WORK REQUIRED
In this material, which lines include the string "center"? Show them.

=== Begin Enclosure ===

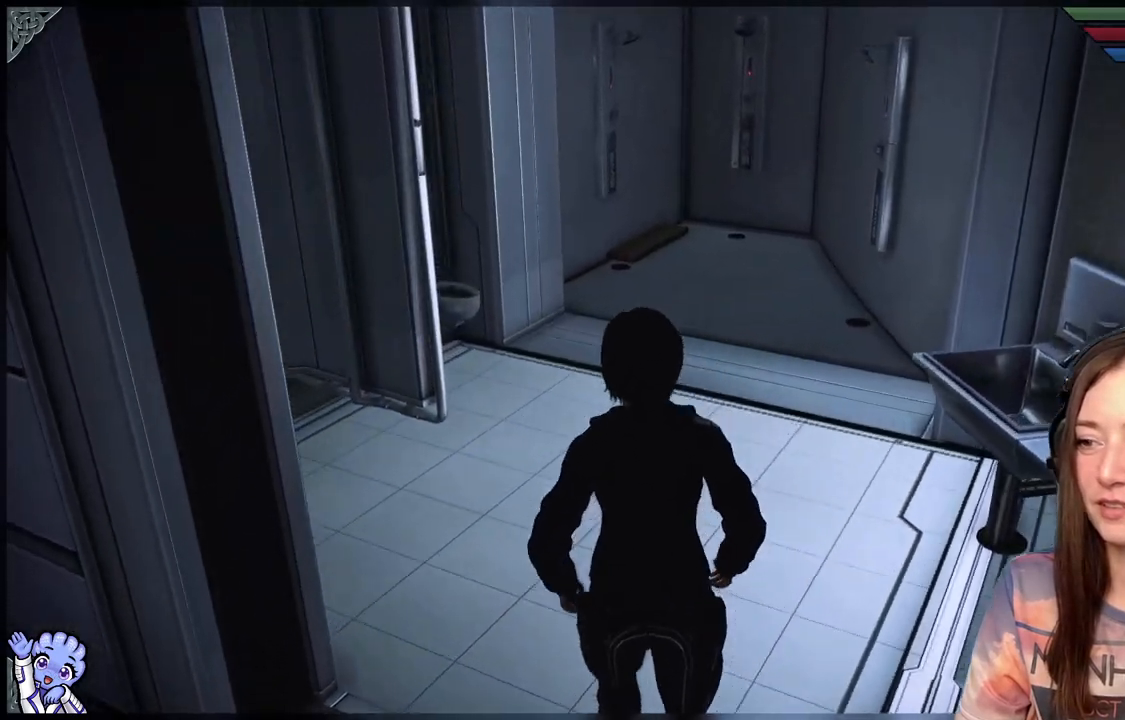
{"buttons": [], "left_stick": "center", "right_stick": "center", "events": [[267, "left_stick", "center"], [317, "right_stick", "center"]]}
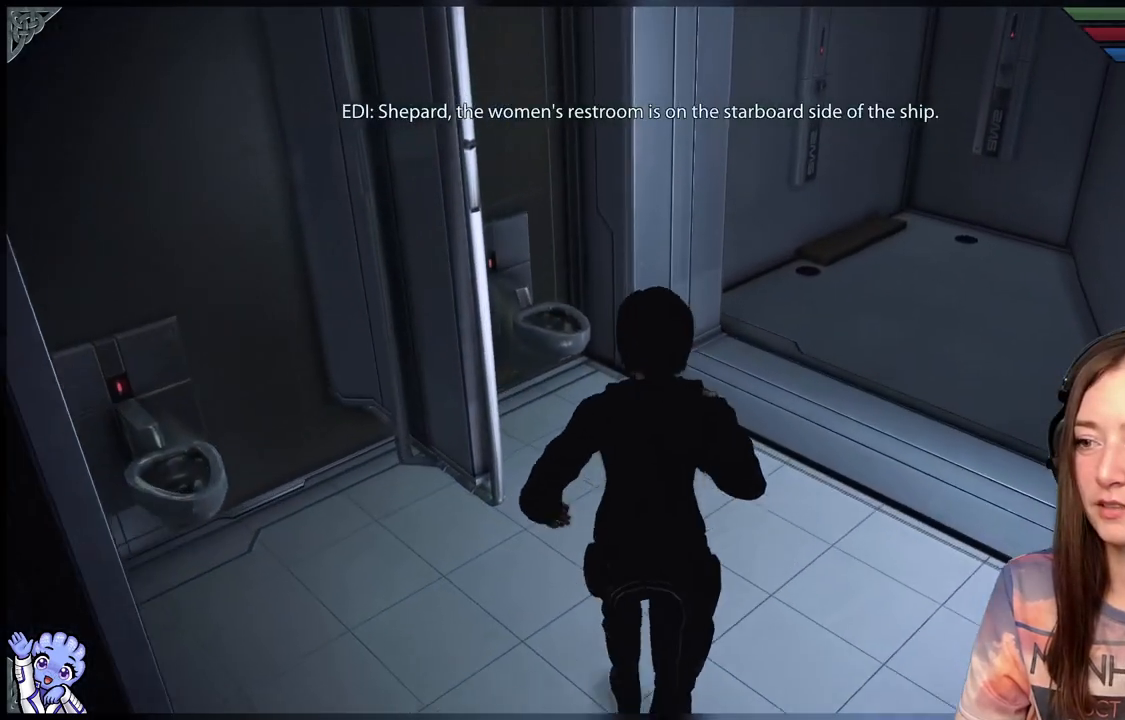
{"buttons": [], "left_stick": "center", "right_stick": "center", "events": []}
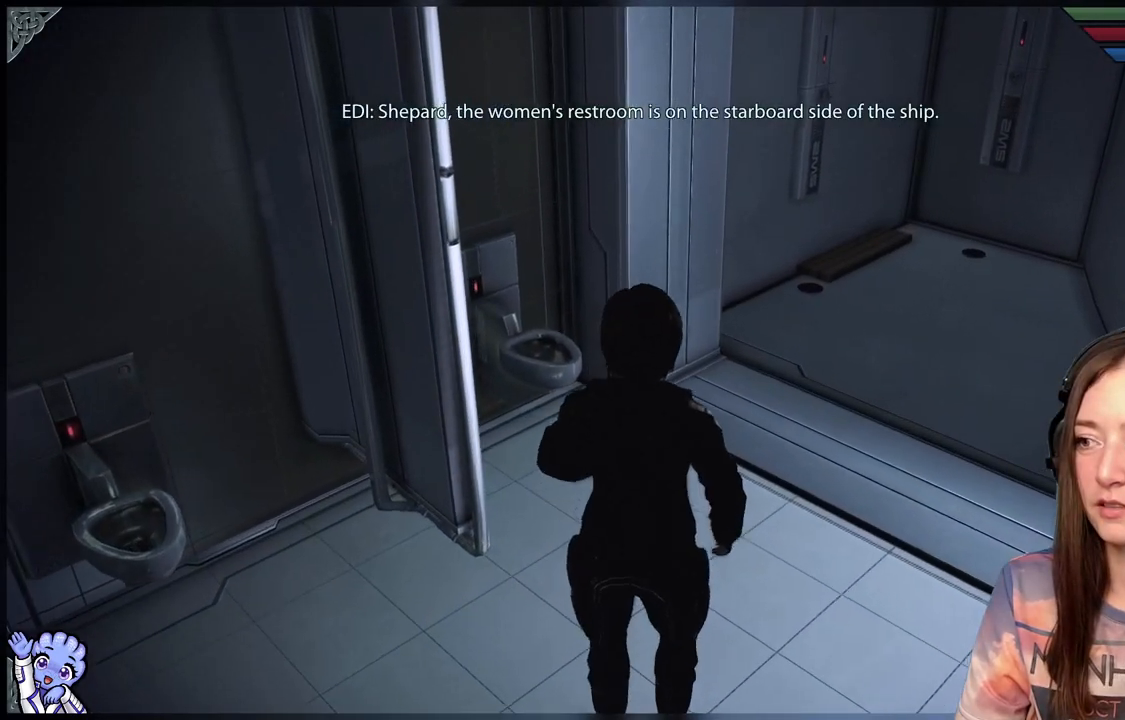
{"buttons": [], "left_stick": "center", "right_stick": "right", "events": [[17, "right_stick", "right"]]}
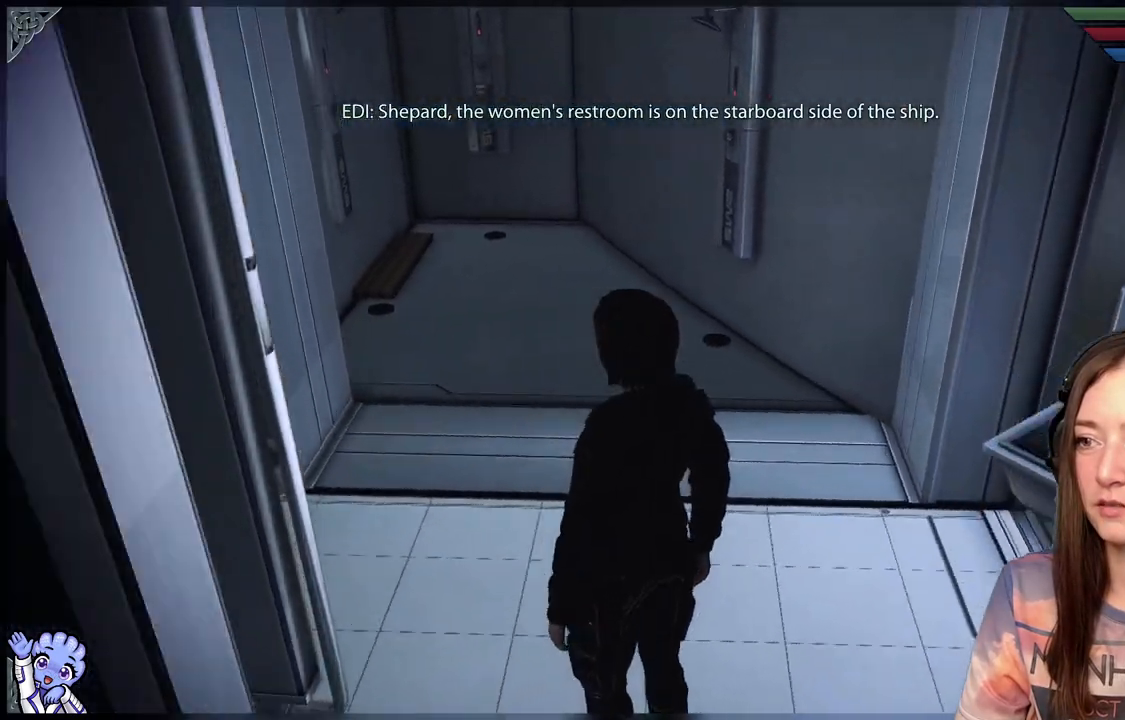
{"buttons": [], "left_stick": "right", "right_stick": "right", "events": [[83, "left_stick", "right"]]}
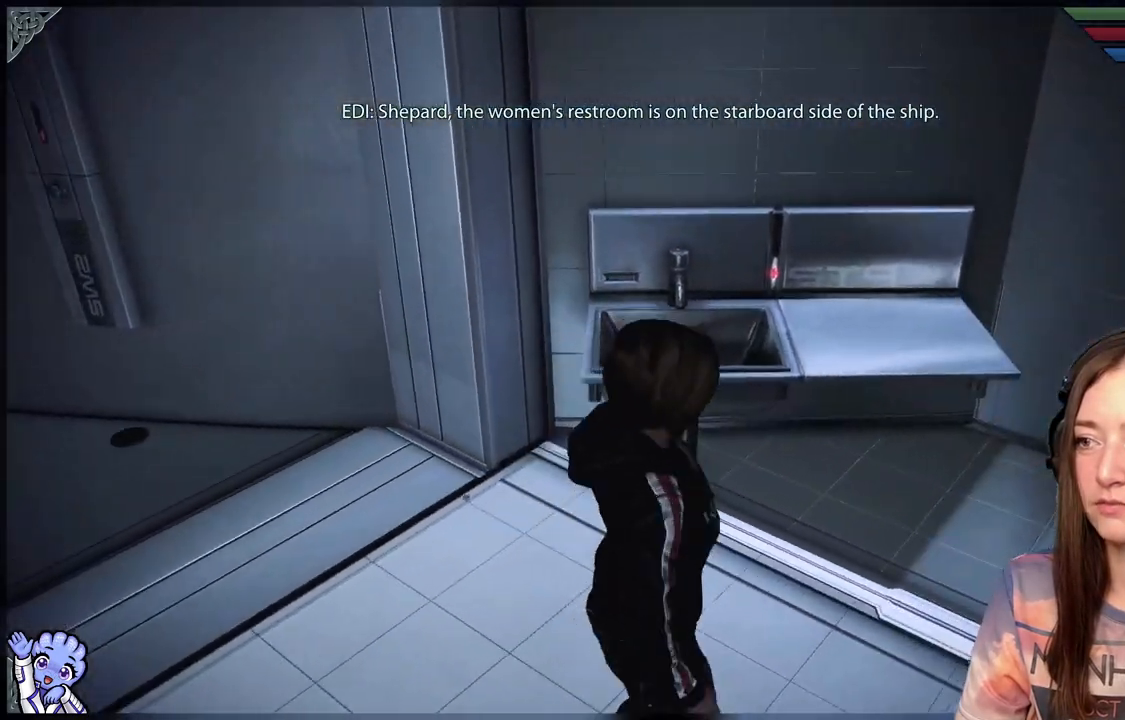
{"buttons": [], "left_stick": "center", "right_stick": "center", "events": [[83, "right_stick", "center"], [233, "left_stick", "center"]]}
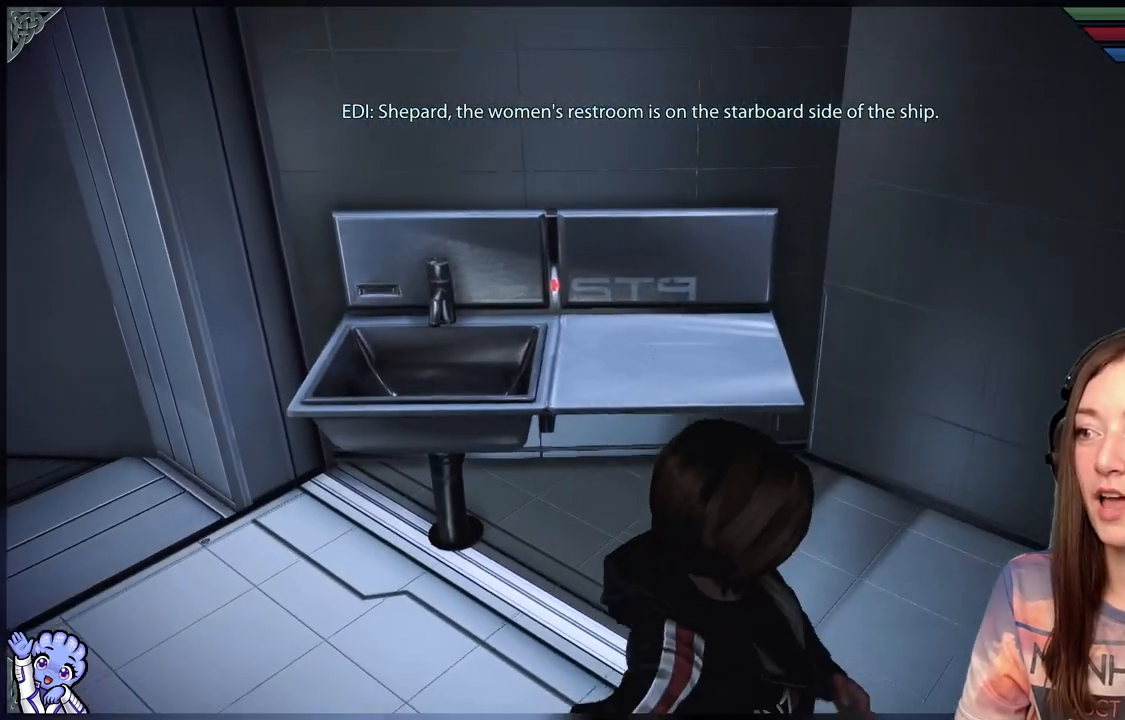
{"buttons": [], "left_stick": "center", "right_stick": "left", "events": [[400, "right_stick", "left"]]}
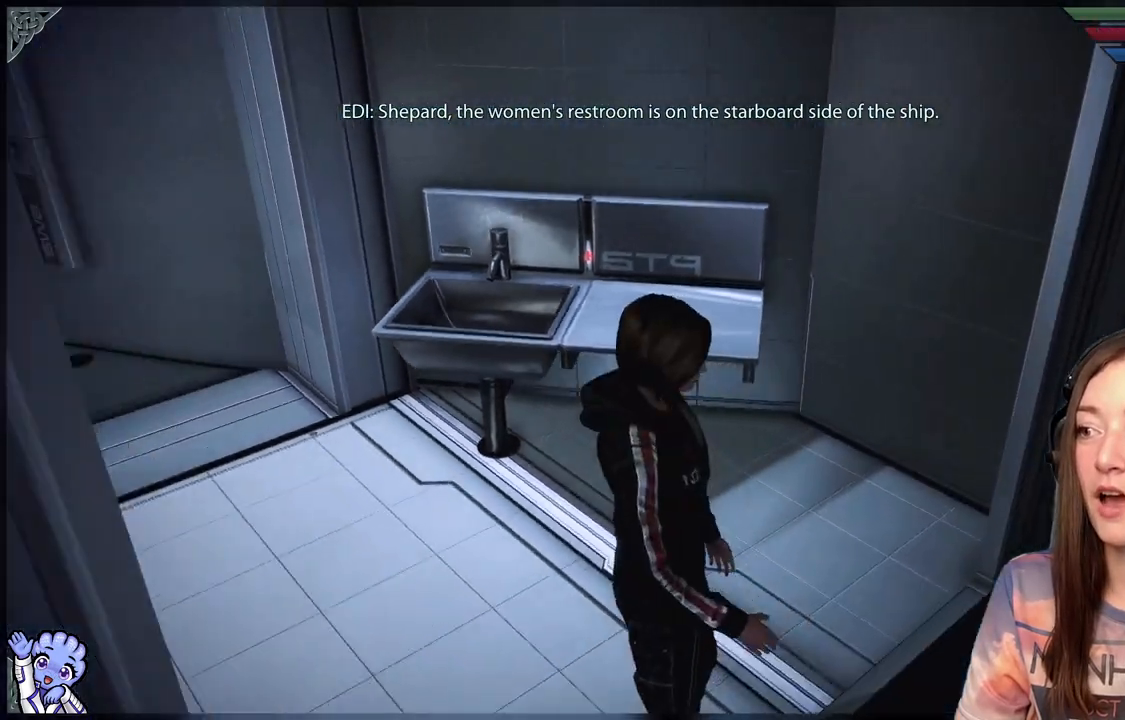
{"buttons": [], "left_stick": "center", "right_stick": "left", "events": []}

=== End Enclosure ===

WORKED SOLUTION
{"buttons": [], "left_stick": "center", "right_stick": "center", "events": [[267, "left_stick", "center"], [317, "right_stick", "center"]]}
{"buttons": [], "left_stick": "center", "right_stick": "center", "events": []}
{"buttons": [], "left_stick": "center", "right_stick": "right", "events": [[17, "right_stick", "right"]]}
{"buttons": [], "left_stick": "center", "right_stick": "center", "events": [[83, "right_stick", "center"], [233, "left_stick", "center"]]}
{"buttons": [], "left_stick": "center", "right_stick": "left", "events": [[400, "right_stick", "left"]]}
{"buttons": [], "left_stick": "center", "right_stick": "left", "events": []}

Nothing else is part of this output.